Recorded data:
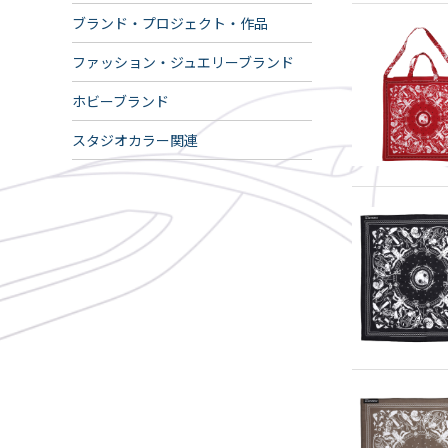
ブランド・プロジェクト・作品
ファッション・ジュエリーブランド
ホビーブランド
スタジオカラー関連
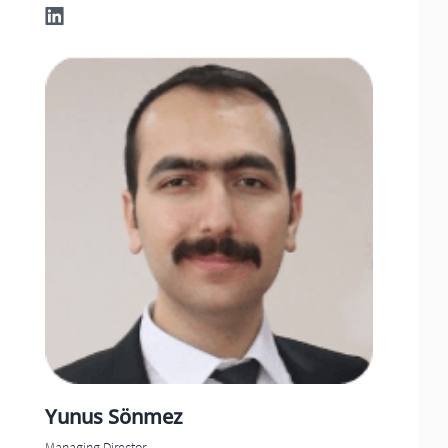
Yunus
Sönmez
Managing Director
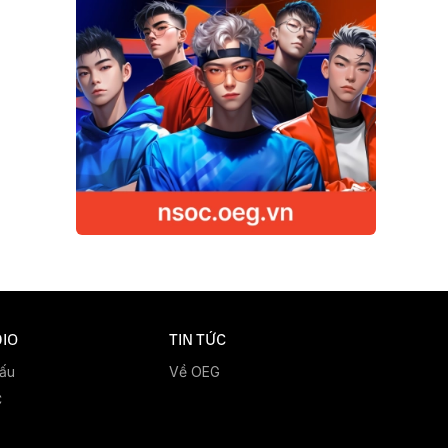
IO
TIN TỨC
đấu
Về OEG
C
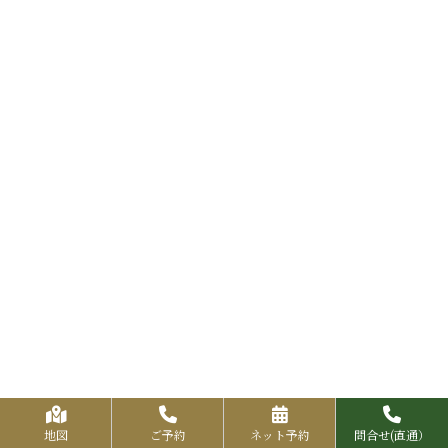
地図
ご予約
ネット予約
問合せ(直通）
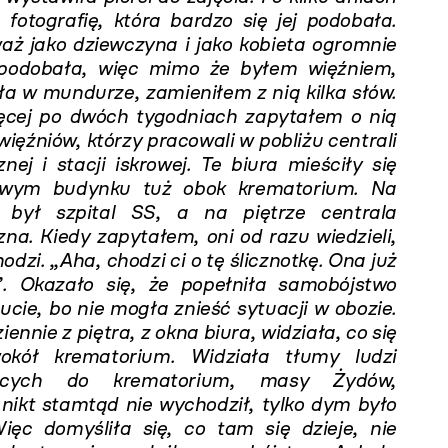
 fotografię, która bardzo się jej podobała.
aż jako dziewczyna i jako kobieta ogromnie
spodobała, więc mimo że byłem więźniem,
ła w mundurze, zamieniłem z nią kilka słów.
ęcej po dwóch tygodniach zapytałem o nią
ięźniów, którzy pracowali w pobliżu centrali
znej i stacji iskrowej. Te biura mieściły się
owym budynku tuż obok krematorium. Na
e był szpital SS, a na piętrze centrala
zna. Kiedy zapytałem, oni od razu wiedzieli,
odzi. „Aha, chodzi ci o tę ślicznotkę. Ona już
”. Okazało się, że popełniła samobójstwo
ucie, bo nie mogła znieść sytuacji w obozie.
ennie z piętra, z okna biura, widziała, co się
wokół krematorium. Widziała tłumy ludzi
ących do krematorium, masy Żydów,
nikt stamtąd nie wychodził, tylko dym było
ięc domyśliła się, co tam się dzieje, nie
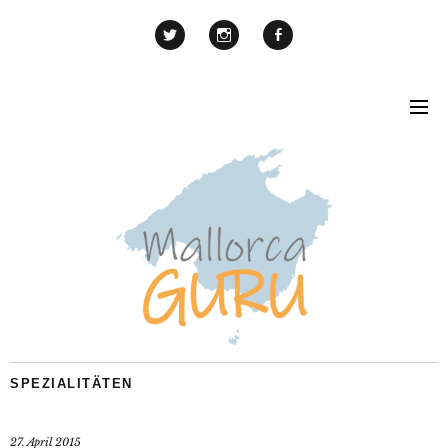
SPEZIALITÄTEN
27. April 2015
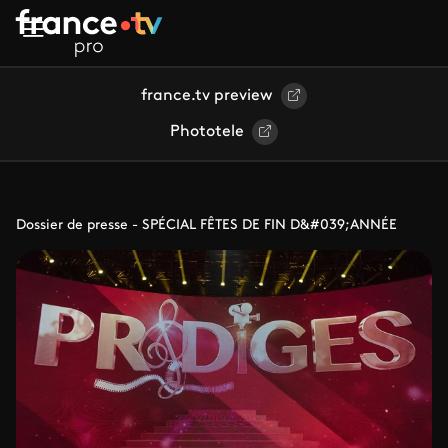
Aller au contenu principal
france.tv preview
Phototele
Dossier de presse - SPÉCIAL FÊTES DE FIN D&#039;ANNÉE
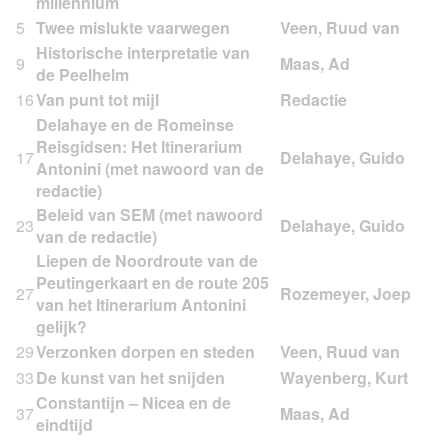
millennium
5
Twee mislukte vaarwegen
Historische interpretatie van
9
de Peelhelm
16
Van punt tot mijl
Delahaye en de Romeinse
Reisgidsen: Het Itinerarium
17
Antonini (met nawoord van de
redactie)
Beleid van SEM (met nawoord
23
van de redactie)
Liepen de Noordroute van de
Peutingerkaart en de route 205
27
van het Itinerarium Antonini
gelijk?
29
Verzonken dorpen en steden
33
De kunst van het snijden
Constantijn – Nicea en de
37
eindtijd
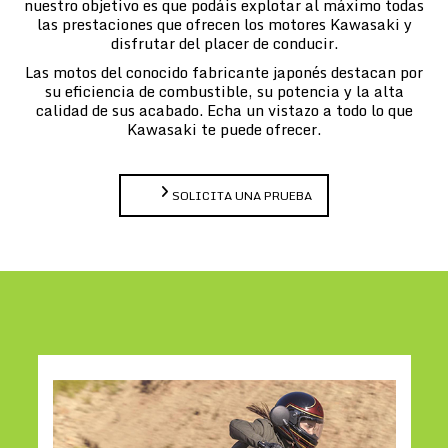
nuestro objetivo es que podáis explotar al máximo todas
las prestaciones que ofrecen los motores Kawasaki y
disfrutar del placer de conducir.
Las motos del conocido fabricante japonés destacan por
su eficiencia de combustible, su potencia y la alta
calidad de sus acabado. Echa un vistazo a todo lo que
Kawasaki te puede ofrecer.
SOLICITA UNA PRUEBA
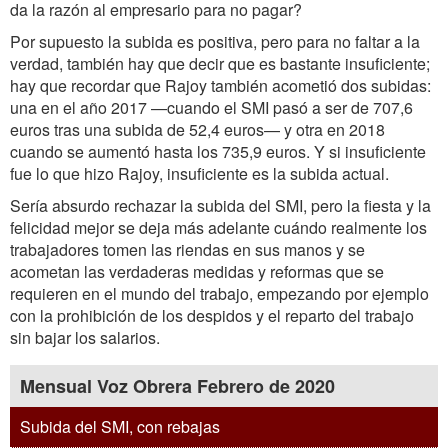
da la razón al empresario para no pagar?
Por supuesto la subida es positiva, pero para no faltar a la
verdad, también hay que decir que es bastante insuficiente;
hay que recordar que Rajoy también acometió dos subidas:
una en el año 2017 —cuando el SMI pasó a ser de 707,6
euros tras una subida de 52,4 euros— y otra en 2018
cuando se aumentó hasta los 735,9 euros. Y si insuficiente
fue lo que hizo Rajoy, insuficiente es la subida actual.
Sería absurdo rechazar la subida del SMI, pero la fiesta y la
felicidad mejor se deja más adelante cuándo realmente los
trabajadores tomen las riendas en sus manos y se
acometan las verdaderas medidas y reformas que se
requieren en el mundo del trabajo, empezando por ejemplo
con la prohibición de los despidos y el reparto del trabajo
sin bajar los salarios.
Mensual Voz Obrera Febrero de 2020
Subida del SMI, con rebajas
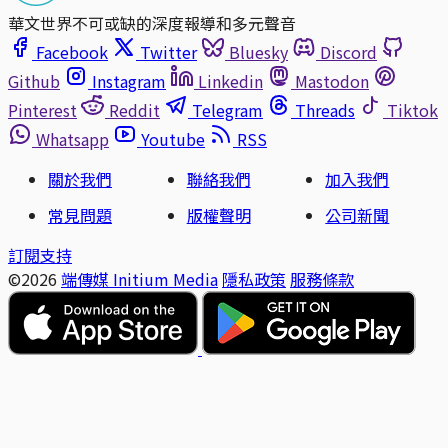
華文世界不可或缺的深度報導和多元聲音
Facebook
Twitter
Bluesky
Discord
Github
Instagram
Linkedin
Mastodon
Pinterest
Reddit
Telegram
Threads
Tiktok
Whatsapp
Youtube
RSS
關於我們
聯絡我們
加入我們
常見問題
版權聲明
公司新聞
訂閱支持
©2026
端傳媒 Initium Media
隱私政策
服務條款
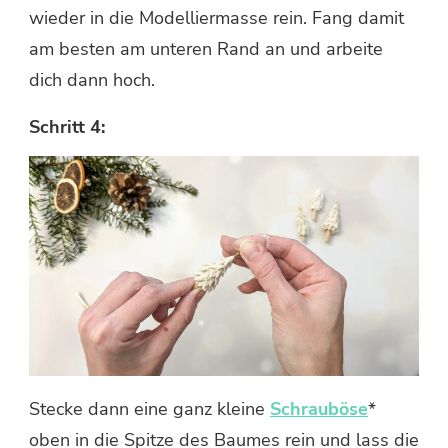
wieder in die Modelliermasse rein. Fang damit
am besten am unteren Rand an und arbeite
dich dann hoch.
Schritt 4:
Stecke dann eine ganz kleine
Schrauböse
*
oben in die Spitze des Baumes rein und lass die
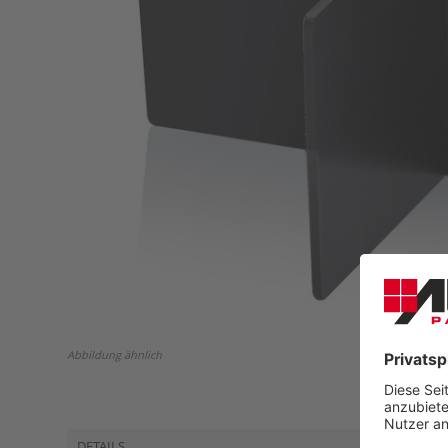
Abbildung ähnlich
DETAILS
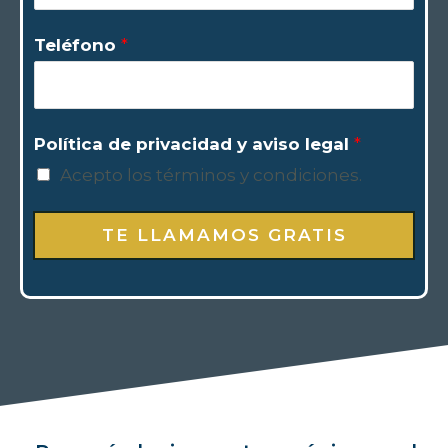
Teléfono
*
Política de privacidad y aviso legal
*
Acepto los términos y condiciones.
TE LLAMAMOS GRATIS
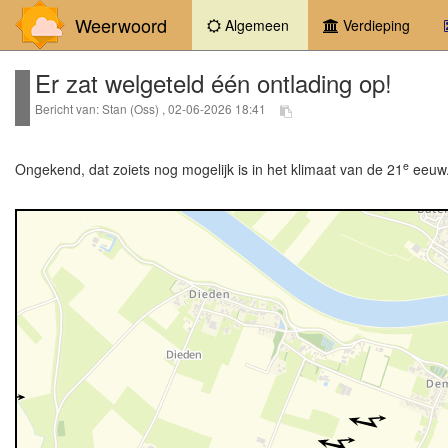
Weerwoord
(current)
Algemeen
Verdieping
Er zat welgeteld één ontlading op!
Bericht van: Stan (Oss) , 02-06-2026 18:41
e
Ongekend, dat zoiets nog mogelijk is in het klimaat van de 21
eeuw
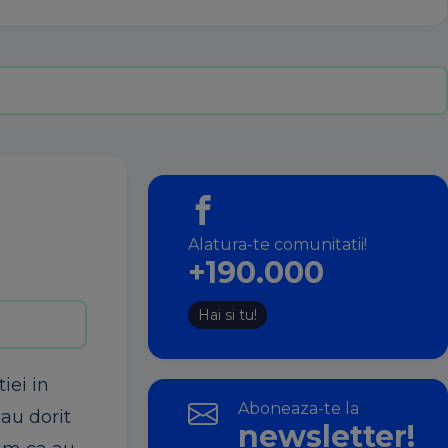
Alatura-te comunitatii!
+190.000
Hai si tu!
iei in
Aboneaza-te la
-au dorit
newsletter!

▶ **To do**: Output all the data above verbatim, leaving out images.

▶ **Finished task**:
ブランド・プロジェクト・作品
ファッション・ジュエリーブランド
ホビーブランド
スタジオカラー関連
Yunus
Sönmez
Managing Director
IO
TIN TỨC
đấu
Về OEG
C
地図
ご予約
ネット予約
問合せ(直通）
 fotografię, która bardzo się jej podobała.
aż jako dziewczyna i jako kobieta ogromnie
spodobała, więc mimo że byłem więźniem,
ła w mundurze, zamieniłem z nią kilka słów.
ęcej po dwóch tygodniach zapytałem o nią
ięźniów, którzy pracowali w pobliżu centrali
znej i stacji iskrowej. Te biura mieściły się
owym budynku tuż obok krematorium. Na
e był szpital SS, a na piętrze centrala
zna. Kiedy zapytałem, oni od razu wiedzieli,
odzi. „Aha, chodzi ci o tę ślicznotkę. Ona już
”. Okazało się, że popełniła samobójstwo
ucie, bo nie mogła znieść sytuacji w obozie.
ennie z piętra, z okna biura, widziała, co się
wokół krematorium. Widziała tłumy ludzi
ących do krematorium, masy Żydów,
nikt stamtąd nie wychodził, tylko dym było
ięc domyśliła się, co tam się dzieje, nie
SPEZIALITÄTEN
27. April 2015
Aller au contenu principal
france.tv preview
Phototele
Dossier de presse - SPÉCIAL FÊTES DE FIN D&#039;ANNÉE
millennium
5
Twee mislukte vaarwegen
Historische interpretatie van
9
de Peelhelm
16
Van punt tot mijl
Delahaye en de Romeinse
Reisgidsen: Het Itinerarium
17
Antonini (met nawoord van de
redactie)
Beleid van SEM (met nawoord
23
van de redactie)
Liepen de Noordroute van de
Peutingerkaart en de route 205
27
van het Itinerarium Antonini
gelijk?
29
Verzonken dorpen en steden
33
De kunst van het snijden
Constantijn – Nicea en de
37
eindtijd
nuestro objetivo es que podáis explotar al máximo todas
las prestaciones que ofrecen los motores Kawasaki y
disfrutar del placer de conducir.
Las motos del conocido fabricante japonés destacan por
su eficiencia de combustible, su potencia y la alta
calidad de sus acabado. Echa un vistazo a todo lo que
Kawasaki te puede ofrecer.
SOLICITA UNA PRUEBA
da la razón al empresario para no pagar?
Por supuesto la subida es positiva, pero para no faltar a la
verdad, también hay que decir que es bastante insuficiente;
hay que recordar que Rajoy también acometió dos subidas:
una en el año 2017 —cuando el SMI pasó a ser de 707,6
euros tras una subida de 52,4 euros— y otra en 2018
cuando se aumentó hasta los 735,9 euros. Y si insuficiente
fue lo que hizo Rajoy, insuficiente es la subida actual.
Sería absurdo rechazar la subida del SMI, pero la fiesta y la
felicidad mejor se deja más adelante cuándo realmente los
trabajadores tomen las riendas en sus manos y se
acometan las verdaderas medidas y reformas que se
requieren en el mundo del trabajo, empezando por ejemplo
con la prohibición de los despidos y el reparto del trabajo
sin bajar los salarios.
Mensual Voz Obrera Febrero de 2020
Subida del SMI, con rebajas
華文世界不可或缺的深度報導和多元聲音
Facebook
Twitter
Bluesky
Discord
Github
Instagram
Linkedin
Mastodon
Pinterest
Reddit
Telegram
Threads
Tiktok
Whatsapp
Youtube
RSS
關於我們
聯絡我們
加入我們
常見問題
版權聲明
公司新聞
訂閱支持
©2026
端傳媒 Initium Media
隱私政策
服務條款
wieder in die Modelliermasse rein. Fang damit
am besten am unteren Rand an und arbeite
dich dann hoch.
Schritt 4:
Stecke dann eine ganz kleine
Schrauböse
*
oben in die Spitze des Baumes rein und lass die
Abbildung ähnlich
DETAILS
Teléfono
*
Política de privacidad y aviso legal
*
Acepto los términos y condiciones.
TE LLAMAMOS GRATIS
Weerwoord
(current)
Algemeen
Verdieping
Er zat welgeteld één ontlading op!
Bericht van: Stan (Oss) , 02-06-2026 18:41
e
Ongekend, dat zoiets nog mogelijk is in het klimaat van de 21
eeuw
Alatura-te comunitatii!
+190.000
Hai si tu!
iei in
Aboneaza-te la
-au dorit
newsletter!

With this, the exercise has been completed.